The WSJ has identified and mapped out a network of brokers and advertising exchanges whose data flows from apps to Defense Department, intelligence agencies, and the FBI. The WSJ has compiled this information into several illustrative animated graphs that bring the whole scheme to life.
 
Here’s how it works: As soon as you open an ad-supported app on your phone, data from your device is recorded and transmitted to buyers. The moment before an app serves you an ad, all advertisers in the bidding process are given access to information about your device. The first information up for bids is your location, IP address, device, and browser type. Ad services also record information about your interests and develop intricate assumptions about you.
 
Many data brokers regularly sell Americans’ information to the government, where it may be used for cybersecurity, counterterrorism, counterintelligence, and public safety – or whatever a federal agency deems as such.
 
Polls show that Americans are increasingly concerned about their digital privacy but are also fatalistic and unaware about their privacy options as consumers.
 
According to a recent poll by Pew published last month, 81 percent of U.S. adults are concerned about how companies use the data they collect.
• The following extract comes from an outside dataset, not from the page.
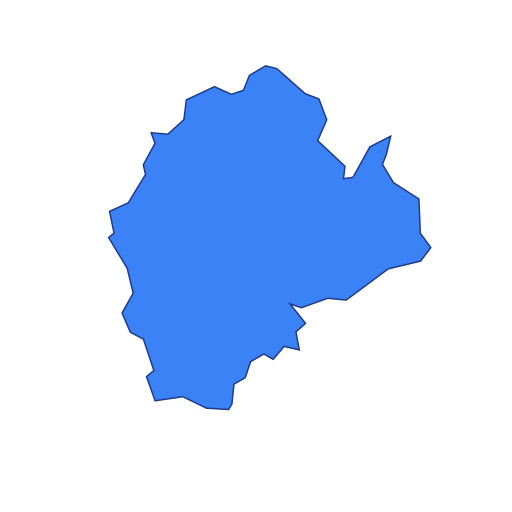 Elliott, Kentucky, United States of America, rotated 118°
{"feature_id": "52423323B57528187825252", "entity_name": "Elliott", "entity_type": "district", "adm_level": 2, "iso_a3": "USA", "parent_name": "United States of America", "parent_adm1": "Kentucky", "projection": "robinson", "projection_center": [-83.1, 38.132], "detail": "fine", "context": "isolated", "style": "filled", "palette": "blue", "viewbox_px": 512, "rotation_deg": 118, "n_neighbors": 0, "source": "geoboundaries", "source_scale": "gbopen_adm2", "svg_char_len": 884}
<svg xmlns="http://www.w3.org/2000/svg" viewBox="0 0 512 512"><g transform="rotate(118 256 256)"><path d="M87.8,274.2L89.6,288.8L80.8,325.6L83.6,336.8L99.6,346.6L115.6,344.9L124.8,353.7L126.0,372.2L150.8,390.8L169.4,383.7L189.8,391.0L196.4,406.4L203.9,398.1L228.4,398.3L235.9,391.8L269.2,393.8L285.3,406.3L302.4,392.1L308.9,394.8L327.3,364.0L346.4,347.0L369.2,347.5L382.3,331.2L382.3,316.3L405.1,292.4L413.9,296.1L431.2,277.1L414.6,254.6L413.6,228.3L404.4,208.1L398.0,207.8L379.5,215.3L368.5,208.4L351.9,211.2L338.8,203.1L339.2,192.4L322.6,188.7L318.6,173.7L304.3,185.1L292.2,180.7L282.3,203.4L280.4,191.7L259.6,172.8L252.6,155.7L205.4,133.3L183.2,108.3L166.5,105.6L158.8,121.6L129.2,138.9L126.7,169.1L115.7,187.4L105.2,188.6L87.0,193.3L106.1,206.7L141.0,207.3L146.7,215.0L135.0,219.6L125.2,255.7L102.5,257.5L87.8,274.2Z" fill="#3b82f6" stroke="#1e3a8a" stroke-width="1.5"/></g></svg>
Seventy-one percent are concerned about how the government uses their data, up from 64 percent in 2019. There is also an increasing feeling of helplessness: 73 percent of adults say they have little to no control over what companies do with their data, while 79 percent feel the same towards the government. The number of concerned Americans rises to 89 percent when the issue of children’s online privacy is polled. Crucially, 72 percent of Americans believe there should be more regulation governing the use of digital data.
 
Despite high levels of concern, nearly 60 percent of Americans do not read the privacy policies of apps and social media services they use. Most Americans do not have the time or legal expertise to carefully study every privacy policy they encounter. Given that one must accept these terms or not be online, it is simply impractical to expect Americans do so. Yet government agencies assert that it is acceptable to collect and review Americans’ most personal data without a warrant because we have knowingly signed away our rights.
 
There is good news. In the struggle for government surveillance reform currently taking place on Capitol Hill – and the introduction of the Protect Liberty and End Warrantless Surveillance Act – Americans are getting a better understanding of the costs of being treated as digital chattel by data brokers and government.